Arg. TCP slow start killing me.
garmitage at swin.edu.au
Sun Nov 13 22:45:03 UTC 2011
On 11/14/2011 08:16, Erich Weiler wrote:
> So, I have a FreeBSD 8.1 box that I'm using as a firewall (pfSense
> 2.0 really, which uses 8.1 as a base), and I'm filtering packets
> inbound and I'm seeing a typical sawtooth pattern where I get high
> bandwidth, then a packet drops somewhere, and the TCP connections
> back off a *lot*, then slowly get faster, then backoff, etc. These
> are all higher latency WAN connections.
> Any help much appreciated! I'm probably missing a key point, but
> that's why I'm posting to the list. ;)
Possibly not much you can do if you only have control of a firewall.
(And it sounds like your firewall is neither the TCP source or destination.)
A TCP sender pretty much dictates how it will react to packet loss (so the
senders are the ones who need to explore the use of e.g. cubic).

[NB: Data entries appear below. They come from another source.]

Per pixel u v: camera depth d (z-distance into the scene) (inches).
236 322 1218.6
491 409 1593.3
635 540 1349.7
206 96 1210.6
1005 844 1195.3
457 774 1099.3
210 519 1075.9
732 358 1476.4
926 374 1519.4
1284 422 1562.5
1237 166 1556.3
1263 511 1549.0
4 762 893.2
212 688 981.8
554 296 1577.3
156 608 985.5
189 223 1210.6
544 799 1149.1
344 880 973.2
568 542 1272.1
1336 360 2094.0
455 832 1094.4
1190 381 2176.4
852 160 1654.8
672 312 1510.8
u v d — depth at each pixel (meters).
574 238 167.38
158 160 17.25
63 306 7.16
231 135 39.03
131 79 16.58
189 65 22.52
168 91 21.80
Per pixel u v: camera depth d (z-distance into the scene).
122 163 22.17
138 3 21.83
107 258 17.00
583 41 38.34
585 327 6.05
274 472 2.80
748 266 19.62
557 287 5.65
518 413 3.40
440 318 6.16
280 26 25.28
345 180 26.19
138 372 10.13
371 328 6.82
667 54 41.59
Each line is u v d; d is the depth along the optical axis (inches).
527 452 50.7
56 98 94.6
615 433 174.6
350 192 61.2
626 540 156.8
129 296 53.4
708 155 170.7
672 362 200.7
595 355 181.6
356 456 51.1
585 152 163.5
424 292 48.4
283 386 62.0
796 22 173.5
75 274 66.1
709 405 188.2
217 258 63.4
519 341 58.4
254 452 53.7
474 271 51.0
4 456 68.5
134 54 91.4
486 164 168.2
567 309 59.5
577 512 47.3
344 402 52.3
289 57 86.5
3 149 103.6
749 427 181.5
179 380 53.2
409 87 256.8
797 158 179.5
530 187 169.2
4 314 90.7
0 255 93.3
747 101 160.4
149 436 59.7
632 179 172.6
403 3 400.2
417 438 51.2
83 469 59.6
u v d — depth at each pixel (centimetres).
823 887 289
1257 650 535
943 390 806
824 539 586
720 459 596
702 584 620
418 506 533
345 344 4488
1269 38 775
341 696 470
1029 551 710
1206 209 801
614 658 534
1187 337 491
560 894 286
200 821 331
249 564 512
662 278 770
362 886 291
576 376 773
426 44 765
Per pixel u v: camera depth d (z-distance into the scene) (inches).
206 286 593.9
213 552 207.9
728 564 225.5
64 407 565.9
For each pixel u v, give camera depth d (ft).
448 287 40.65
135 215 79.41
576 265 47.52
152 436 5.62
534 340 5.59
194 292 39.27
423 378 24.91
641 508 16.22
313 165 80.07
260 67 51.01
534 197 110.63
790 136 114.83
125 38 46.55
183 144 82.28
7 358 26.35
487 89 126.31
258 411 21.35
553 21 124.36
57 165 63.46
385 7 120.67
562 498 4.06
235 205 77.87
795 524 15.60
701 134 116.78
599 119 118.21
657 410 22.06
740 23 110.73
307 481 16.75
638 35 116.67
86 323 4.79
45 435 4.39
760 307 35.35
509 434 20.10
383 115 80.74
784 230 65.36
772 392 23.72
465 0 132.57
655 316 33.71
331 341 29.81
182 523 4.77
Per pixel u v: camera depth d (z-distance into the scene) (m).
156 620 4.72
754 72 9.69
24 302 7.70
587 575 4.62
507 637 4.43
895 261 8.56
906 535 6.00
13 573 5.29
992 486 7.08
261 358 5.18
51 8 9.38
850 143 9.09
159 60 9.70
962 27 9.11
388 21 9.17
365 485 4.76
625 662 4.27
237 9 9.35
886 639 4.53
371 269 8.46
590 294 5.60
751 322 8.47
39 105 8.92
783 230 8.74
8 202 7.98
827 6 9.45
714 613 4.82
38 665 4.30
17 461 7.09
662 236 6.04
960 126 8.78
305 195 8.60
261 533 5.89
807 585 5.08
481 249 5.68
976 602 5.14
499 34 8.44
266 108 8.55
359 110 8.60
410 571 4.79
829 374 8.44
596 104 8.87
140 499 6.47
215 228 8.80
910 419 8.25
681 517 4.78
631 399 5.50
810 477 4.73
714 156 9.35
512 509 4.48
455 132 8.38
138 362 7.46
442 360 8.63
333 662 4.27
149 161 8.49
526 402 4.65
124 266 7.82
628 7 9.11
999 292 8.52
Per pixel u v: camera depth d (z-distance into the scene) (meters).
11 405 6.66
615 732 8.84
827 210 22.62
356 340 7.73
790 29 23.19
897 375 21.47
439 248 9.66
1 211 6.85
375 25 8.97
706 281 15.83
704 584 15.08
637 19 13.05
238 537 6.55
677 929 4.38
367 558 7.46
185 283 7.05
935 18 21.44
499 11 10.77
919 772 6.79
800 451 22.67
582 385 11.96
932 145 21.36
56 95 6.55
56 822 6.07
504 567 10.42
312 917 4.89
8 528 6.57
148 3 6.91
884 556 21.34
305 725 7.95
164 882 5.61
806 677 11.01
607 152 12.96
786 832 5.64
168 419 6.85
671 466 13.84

Now, if it is your firewall that's causing some of the packet losses,
then you can help by increasing buffering locally -- but that's only
to avoid the overflow that causes packets to be lost. If your firewall
isn't the cause of the packet losses, then you don't really have much
control -- the TCP source(s) _will_ detect the packet losses, either due
to duplicate ACKs coming back from the destination or timeout waiting for
ACK from destination. Adding buffering on the firewall wont help here
either -- unless you artificially rate-limit flows through the firewall
(e.g. with dummynet) there's little reason for a queue to build up, and
if you enforce a queue (more latency) the path's RTT will be artificially
high, causing much badness (reduced goodput) for all TCP sessions passing
through your firewall.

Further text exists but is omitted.